LISA Academy North is an open-enrollment public charter high school located in North Little Rock, Arkansas, United States. LISA Academy North Middle High serves students in grades 6 through 12 and is administered by the LISA Academy Charter School.

Since 2008, LISA Academy North has earned the reputation of providing a distinct, high-quality education to students across Arkansas. LISA Academy is a tuition-free public charter school with a comprehensive college preparatory program focusing on Science, Technology, Engineering, and Mathematics. All LISA Academy schools have been accredited by the Arkansas Department of Elementary and Secondary Education since opening.

== Academics ==
As a public charter school, LISA Academy North exceeds the requirements of the Smart Core curriculum developed the Arkansas Department of Education (ADE), which requires students to complete 22 credit units before graduation. Students engage in regular and Advanced Placement (AP) coursework and exams, preparatory courses in ACT/SAT testing, leadership workshops, and partnerships with local colleges and universities. The school's focus is on STEM (science, mathematics, engineering and technology) fields.

== Extracurricular activities ==
The LISA Academy North mascot for academic and athletic team is the Jaguar with school colors of red and white. Basketball has been the most notable sports at LISA North High school with several trophies attributed.

=== Traditions ===
LISA Academy has a tradition of involving parents through monthly activities. The most popular events are Muffins with moms, Doughnuts with Dads, Cookies with Grandparents, Fall Festival, and Car show. Home visits are also scheduled from staff based on the parent availability.

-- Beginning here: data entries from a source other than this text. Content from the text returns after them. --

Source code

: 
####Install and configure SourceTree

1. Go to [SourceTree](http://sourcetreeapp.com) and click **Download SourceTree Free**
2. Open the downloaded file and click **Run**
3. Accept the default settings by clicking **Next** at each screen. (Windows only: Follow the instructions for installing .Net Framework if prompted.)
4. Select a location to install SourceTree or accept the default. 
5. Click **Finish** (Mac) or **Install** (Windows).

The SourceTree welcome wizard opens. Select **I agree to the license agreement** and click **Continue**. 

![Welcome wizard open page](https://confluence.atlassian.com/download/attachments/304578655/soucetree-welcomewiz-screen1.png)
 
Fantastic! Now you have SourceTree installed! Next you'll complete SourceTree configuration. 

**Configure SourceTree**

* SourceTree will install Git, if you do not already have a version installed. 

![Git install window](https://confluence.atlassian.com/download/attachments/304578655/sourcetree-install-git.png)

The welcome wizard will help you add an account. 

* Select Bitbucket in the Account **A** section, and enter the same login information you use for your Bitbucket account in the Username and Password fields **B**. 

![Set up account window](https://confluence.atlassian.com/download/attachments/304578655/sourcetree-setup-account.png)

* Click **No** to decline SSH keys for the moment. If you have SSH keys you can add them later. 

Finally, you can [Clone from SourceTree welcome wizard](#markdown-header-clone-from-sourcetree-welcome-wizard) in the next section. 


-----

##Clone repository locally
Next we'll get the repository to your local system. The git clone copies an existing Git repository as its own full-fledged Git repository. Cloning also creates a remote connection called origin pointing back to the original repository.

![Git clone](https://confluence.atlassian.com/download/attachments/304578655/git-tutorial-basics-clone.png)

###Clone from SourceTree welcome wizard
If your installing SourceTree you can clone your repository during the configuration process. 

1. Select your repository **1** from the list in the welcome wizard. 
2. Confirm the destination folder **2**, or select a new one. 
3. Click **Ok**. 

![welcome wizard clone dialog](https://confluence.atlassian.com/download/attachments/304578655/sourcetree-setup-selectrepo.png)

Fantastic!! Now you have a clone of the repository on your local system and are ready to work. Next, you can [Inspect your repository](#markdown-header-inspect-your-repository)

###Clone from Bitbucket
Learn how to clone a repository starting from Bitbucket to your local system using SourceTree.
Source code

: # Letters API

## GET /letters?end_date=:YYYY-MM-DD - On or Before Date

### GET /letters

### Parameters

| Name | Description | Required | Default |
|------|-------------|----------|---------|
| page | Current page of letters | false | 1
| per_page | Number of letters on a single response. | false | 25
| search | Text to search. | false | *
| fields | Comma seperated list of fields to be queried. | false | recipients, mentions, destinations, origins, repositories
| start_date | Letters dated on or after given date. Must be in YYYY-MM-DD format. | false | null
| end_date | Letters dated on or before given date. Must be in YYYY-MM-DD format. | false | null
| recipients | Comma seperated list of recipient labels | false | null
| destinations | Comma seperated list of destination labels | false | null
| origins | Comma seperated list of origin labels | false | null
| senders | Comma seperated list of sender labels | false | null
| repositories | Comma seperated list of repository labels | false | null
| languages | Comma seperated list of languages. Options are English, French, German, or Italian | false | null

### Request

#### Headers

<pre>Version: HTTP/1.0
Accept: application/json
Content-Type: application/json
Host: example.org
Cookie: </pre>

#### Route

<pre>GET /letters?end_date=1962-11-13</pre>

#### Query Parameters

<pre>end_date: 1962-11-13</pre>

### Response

=== Solar Car Engineering ===
LISA Academy North has participated in the Solar Car Challenge competition in Texas Motor Speedway, Fort Worth, Texas since 2017. High School students have designed, built and completed their solar car. They have competed in the Classic and Advanced Classis Divisions. In 2021, the team was awarded 1st place in 2- and 3-D mechanical drawing of the car. LISA North has the only solar car team in the state of Arkansas.

=== Athletics ===
The LISA Academy North Jaguars participate in various interscholastic activities in the 1A 5 North Conference administered by the Arkansas Activities Association. The Jaguars compete in volleyball, golf (boys/girls), basketball (boys), tennis (boys/girls) and soccer (boys/girls).